**Task:** The answer must consist of each line below that contains the word "Ürün", copied in full.

(Saved data entries)
::::

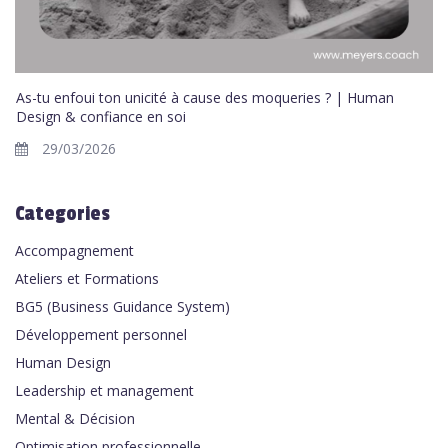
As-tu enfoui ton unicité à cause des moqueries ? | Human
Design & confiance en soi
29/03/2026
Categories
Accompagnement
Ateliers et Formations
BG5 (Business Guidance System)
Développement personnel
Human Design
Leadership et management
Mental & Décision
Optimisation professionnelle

::::

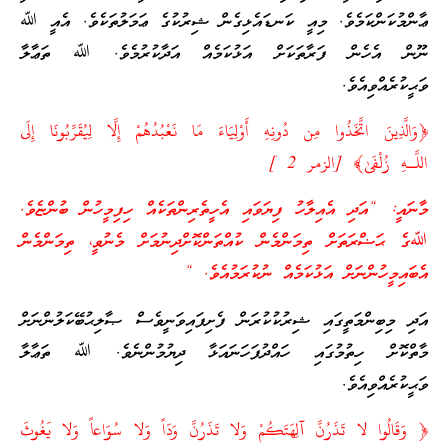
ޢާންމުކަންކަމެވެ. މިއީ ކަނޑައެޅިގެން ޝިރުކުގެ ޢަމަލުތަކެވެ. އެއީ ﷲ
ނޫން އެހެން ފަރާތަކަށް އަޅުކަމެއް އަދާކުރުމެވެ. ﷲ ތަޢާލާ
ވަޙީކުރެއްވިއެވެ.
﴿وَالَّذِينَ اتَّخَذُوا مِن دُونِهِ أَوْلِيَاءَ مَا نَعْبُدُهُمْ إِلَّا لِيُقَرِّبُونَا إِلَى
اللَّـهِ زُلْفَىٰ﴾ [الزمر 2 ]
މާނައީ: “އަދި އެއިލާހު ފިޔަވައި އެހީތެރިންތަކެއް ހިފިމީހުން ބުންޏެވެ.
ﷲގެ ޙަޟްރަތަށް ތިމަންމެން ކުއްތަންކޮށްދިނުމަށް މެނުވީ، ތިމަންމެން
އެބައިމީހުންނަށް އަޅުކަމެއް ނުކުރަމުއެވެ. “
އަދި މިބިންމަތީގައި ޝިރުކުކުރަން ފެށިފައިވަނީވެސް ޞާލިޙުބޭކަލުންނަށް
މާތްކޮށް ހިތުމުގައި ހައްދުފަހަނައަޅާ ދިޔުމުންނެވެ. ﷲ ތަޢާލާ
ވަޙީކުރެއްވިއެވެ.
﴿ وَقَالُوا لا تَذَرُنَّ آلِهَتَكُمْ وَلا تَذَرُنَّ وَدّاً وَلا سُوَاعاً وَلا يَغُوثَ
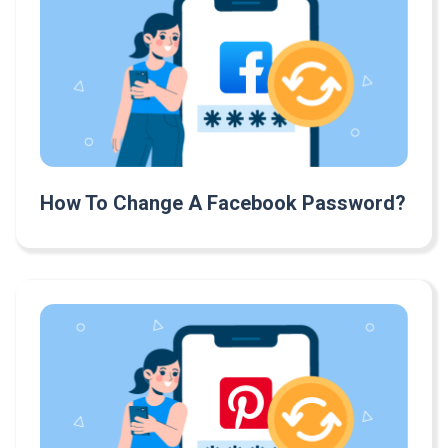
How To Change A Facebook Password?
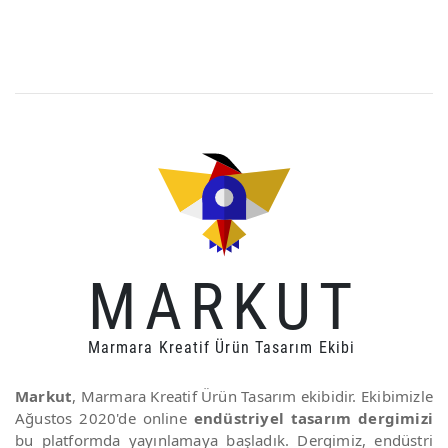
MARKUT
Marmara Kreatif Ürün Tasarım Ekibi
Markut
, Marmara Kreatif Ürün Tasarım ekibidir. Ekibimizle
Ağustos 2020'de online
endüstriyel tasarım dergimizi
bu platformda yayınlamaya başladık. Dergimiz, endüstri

::::

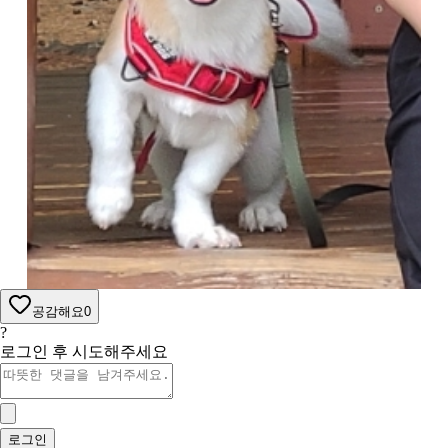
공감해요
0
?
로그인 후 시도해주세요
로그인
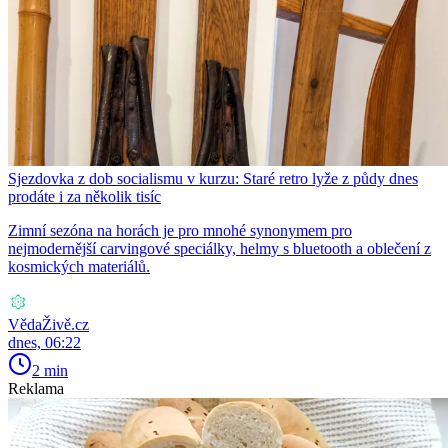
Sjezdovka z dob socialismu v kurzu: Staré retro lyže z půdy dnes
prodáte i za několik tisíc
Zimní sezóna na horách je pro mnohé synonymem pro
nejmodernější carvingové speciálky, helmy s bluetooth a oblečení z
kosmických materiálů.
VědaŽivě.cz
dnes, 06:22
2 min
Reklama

::::

**Response for this exercise:**
Marmara Kreatif Ürün Tasarım Ekibi
, Marmara Kreatif Ürün Tasarım ekibidir. Ekibimizle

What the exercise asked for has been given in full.